▶ Schriftliche Aufgabe A: Drucke die Auflistung zeichengetreu ab, und zwar alles vom Anfang der Auflistung bis hinunter zur Zeile mit „2017–18 | Playoffs / A: 17 -> 3“, beide Grenzen eingeschlossen.

▶ Bereitgestellter Text:
━━━

Multimedia-Agenturen auf Expansionskurs

Mangel an erfahrenen Mitarbeitern hemmt junge Dienstleister

19.05.2000
Es gibt noch keine etablierte Bezeichnung für die digitalen Dienstleister: Im allgemeinen Bewusstsein irgendwie mit dem Internet verbunden, sind sie mit Multimedia-Agentur nur unzureichend beschrieben. Sie bieten E-Business-Beratung vom Konzept bis zur Implementierung und suchen dafür auch erfahrene Mitarbeiter.Von Holger Eriksdotter*

Vorreiter der Branche sind Startup-Unternehmen, meist börsennotiert oder mit dem Ziel des baldigen IPO (Initial Public Offering). Sie bieten vom Konzept, Content und Design bis zum Fulfillment, vom Consulting über Programmierung bis zur Back-Office-Anbindung und Implementierung alle Dienstleistungen an. Ihre Aufgaben sind in dieser Kombination erst mit dem Vordringen der interaktiven Medien entstanden. In der Zeit vor Internet und E-Commerce verteilten sich die jetzt verbundenen Tätigkeiten auf eine Vielzahl von Firmen: Das klassische Beratungsunternehmen war dabei ebenso vertreten wie die Werbeagentur oder das Software- und Systemhaus.

━━━

▶ Schriftliche Aufgabe B: Gib aus dem Artikel über Multimedia-Agenturen alles von „Vorreiter der Branche“ bis hinunter zu „Software- und Systemhaus.“ wortgetreu aus.

▶ Datensätze:

━━━

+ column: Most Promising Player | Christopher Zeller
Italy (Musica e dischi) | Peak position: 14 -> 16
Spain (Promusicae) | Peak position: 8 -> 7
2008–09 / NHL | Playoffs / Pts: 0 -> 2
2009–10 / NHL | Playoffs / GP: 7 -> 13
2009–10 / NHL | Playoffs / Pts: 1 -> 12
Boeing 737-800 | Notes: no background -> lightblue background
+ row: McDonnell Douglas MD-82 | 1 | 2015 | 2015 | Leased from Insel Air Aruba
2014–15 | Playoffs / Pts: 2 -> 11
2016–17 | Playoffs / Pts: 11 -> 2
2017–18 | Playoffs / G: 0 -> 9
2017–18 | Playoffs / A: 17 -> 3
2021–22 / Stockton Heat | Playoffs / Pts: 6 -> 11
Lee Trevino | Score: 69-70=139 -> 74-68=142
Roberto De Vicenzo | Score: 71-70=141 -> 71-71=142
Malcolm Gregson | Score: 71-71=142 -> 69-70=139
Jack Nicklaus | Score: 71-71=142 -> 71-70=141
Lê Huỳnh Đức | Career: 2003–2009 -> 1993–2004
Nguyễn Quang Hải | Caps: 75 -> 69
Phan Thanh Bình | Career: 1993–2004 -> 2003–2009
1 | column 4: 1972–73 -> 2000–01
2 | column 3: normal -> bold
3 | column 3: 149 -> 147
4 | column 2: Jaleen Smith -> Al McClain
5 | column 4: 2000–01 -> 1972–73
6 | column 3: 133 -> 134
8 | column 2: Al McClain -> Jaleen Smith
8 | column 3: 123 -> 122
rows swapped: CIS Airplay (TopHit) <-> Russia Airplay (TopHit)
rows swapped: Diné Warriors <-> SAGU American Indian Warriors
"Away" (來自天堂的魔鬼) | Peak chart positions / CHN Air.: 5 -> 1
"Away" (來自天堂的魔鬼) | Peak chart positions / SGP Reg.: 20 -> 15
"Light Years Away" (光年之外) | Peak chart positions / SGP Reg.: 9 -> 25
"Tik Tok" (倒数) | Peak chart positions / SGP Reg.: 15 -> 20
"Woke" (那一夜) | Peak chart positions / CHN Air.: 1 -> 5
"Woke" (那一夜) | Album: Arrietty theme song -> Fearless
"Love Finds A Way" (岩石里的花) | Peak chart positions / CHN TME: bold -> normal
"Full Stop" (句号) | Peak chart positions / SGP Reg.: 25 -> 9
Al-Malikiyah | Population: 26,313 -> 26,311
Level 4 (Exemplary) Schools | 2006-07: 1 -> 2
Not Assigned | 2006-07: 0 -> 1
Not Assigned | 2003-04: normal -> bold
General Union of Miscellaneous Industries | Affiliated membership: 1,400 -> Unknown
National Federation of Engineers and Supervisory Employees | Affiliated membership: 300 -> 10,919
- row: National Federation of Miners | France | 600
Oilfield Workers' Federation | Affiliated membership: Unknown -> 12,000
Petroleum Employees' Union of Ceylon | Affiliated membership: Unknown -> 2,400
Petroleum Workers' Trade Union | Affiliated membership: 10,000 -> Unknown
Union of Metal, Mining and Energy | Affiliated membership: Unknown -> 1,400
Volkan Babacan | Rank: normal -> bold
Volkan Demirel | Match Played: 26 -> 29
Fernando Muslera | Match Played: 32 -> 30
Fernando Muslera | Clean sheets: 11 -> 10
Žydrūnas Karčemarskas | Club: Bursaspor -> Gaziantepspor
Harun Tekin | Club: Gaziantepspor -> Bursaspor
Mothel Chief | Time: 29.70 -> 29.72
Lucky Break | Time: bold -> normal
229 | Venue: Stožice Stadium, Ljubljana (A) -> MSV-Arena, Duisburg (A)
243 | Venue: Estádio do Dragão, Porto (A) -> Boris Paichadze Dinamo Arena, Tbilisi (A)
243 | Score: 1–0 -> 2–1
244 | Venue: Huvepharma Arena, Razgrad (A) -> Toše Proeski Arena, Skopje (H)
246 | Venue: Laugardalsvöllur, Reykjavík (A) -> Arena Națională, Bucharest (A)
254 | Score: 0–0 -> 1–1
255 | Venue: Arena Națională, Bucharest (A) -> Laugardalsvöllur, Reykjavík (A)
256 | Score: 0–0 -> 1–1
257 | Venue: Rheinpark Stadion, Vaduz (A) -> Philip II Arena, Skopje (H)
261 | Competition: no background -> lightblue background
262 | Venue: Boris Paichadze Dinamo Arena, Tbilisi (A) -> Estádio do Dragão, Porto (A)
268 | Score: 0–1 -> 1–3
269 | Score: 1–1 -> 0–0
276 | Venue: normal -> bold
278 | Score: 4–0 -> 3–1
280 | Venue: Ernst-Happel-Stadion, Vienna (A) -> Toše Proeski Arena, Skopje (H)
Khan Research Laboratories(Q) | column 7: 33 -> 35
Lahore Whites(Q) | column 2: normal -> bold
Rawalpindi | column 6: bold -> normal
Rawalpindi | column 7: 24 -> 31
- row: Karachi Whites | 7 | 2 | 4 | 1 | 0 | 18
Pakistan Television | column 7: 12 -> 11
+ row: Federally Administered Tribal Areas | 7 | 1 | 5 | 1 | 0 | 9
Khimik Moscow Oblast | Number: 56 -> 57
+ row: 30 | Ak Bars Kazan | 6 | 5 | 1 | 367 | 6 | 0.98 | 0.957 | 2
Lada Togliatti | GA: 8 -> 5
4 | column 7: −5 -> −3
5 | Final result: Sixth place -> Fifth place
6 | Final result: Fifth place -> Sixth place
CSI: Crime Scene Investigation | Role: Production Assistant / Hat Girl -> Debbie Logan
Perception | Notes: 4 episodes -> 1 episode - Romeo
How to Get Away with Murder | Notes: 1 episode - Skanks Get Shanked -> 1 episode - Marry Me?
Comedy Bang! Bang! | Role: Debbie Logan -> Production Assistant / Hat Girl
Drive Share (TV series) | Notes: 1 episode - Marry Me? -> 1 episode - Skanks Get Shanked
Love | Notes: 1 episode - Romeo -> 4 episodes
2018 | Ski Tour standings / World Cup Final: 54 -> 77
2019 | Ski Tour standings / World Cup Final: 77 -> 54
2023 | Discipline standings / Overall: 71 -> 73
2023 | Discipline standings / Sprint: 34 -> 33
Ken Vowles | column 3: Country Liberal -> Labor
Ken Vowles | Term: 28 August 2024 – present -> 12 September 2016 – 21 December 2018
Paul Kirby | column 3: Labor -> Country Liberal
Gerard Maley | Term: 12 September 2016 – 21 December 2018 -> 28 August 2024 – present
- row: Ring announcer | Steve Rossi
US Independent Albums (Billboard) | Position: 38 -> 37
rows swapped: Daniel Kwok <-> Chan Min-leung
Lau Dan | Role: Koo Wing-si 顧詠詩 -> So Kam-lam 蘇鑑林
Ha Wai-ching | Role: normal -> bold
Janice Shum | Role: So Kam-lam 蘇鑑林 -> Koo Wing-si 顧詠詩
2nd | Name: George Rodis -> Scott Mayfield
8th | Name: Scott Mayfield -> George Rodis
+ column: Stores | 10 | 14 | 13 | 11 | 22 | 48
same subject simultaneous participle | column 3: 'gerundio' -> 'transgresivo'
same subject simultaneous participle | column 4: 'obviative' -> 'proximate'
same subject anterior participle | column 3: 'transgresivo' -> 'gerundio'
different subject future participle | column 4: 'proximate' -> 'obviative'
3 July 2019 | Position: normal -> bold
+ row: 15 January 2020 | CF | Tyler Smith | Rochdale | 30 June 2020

━━━

▶ Erwartete Ausgabe A:
+ column: Most Promising Player | Christopher Zeller
Italy (Musica e dischi) | Peak position: 14 -> 16
Spain (Promusicae) | Peak position: 8 -> 7
2008–09 / NHL | Playoffs / Pts: 0 -> 2
2009–10 / NHL | Playoffs / GP: 7 -> 13
2009–10 / NHL | Playoffs / Pts: 1 -> 12
Boeing 737-800 | Notes: no background -> lightblue background
+ row: McDonnell Douglas MD-82 | 1 | 2015 | 2015 | Leased from Insel Air Aruba
2014–15 | Playoffs / Pts: 2 -> 11
2016–17 | Playoffs / Pts: 11 -> 2
2017–18 | Playoffs / G: 0 -> 9
2017–18 | Playoffs / A: 17 -> 3

▶ Erwartete Ausgabe B:
Vorreiter der Branche sind Startup-Unternehmen, meist börsennotiert oder mit dem Ziel des baldigen IPO (Initial Public Offering). Sie bieten vom Konzept, Content und Design bis zum Fulfillment, vom Consulting über Programmierung bis zur Back-Office-Anbindung und Implementierung alle Dienstleistungen an. Ihre Aufgaben sind in dieser Kombination erst mit dem Vordringen der interaktiven Medien entstanden. In der Zeit vor Internet und E-Commerce verteilten sich die jetzt verbundenen Tätigkeiten auf eine Vielzahl von Firmen: Das klassische Beratungsunternehmen war dabei ebenso vertreten wie die Werbeagentur oder das Software- und Systemhaus.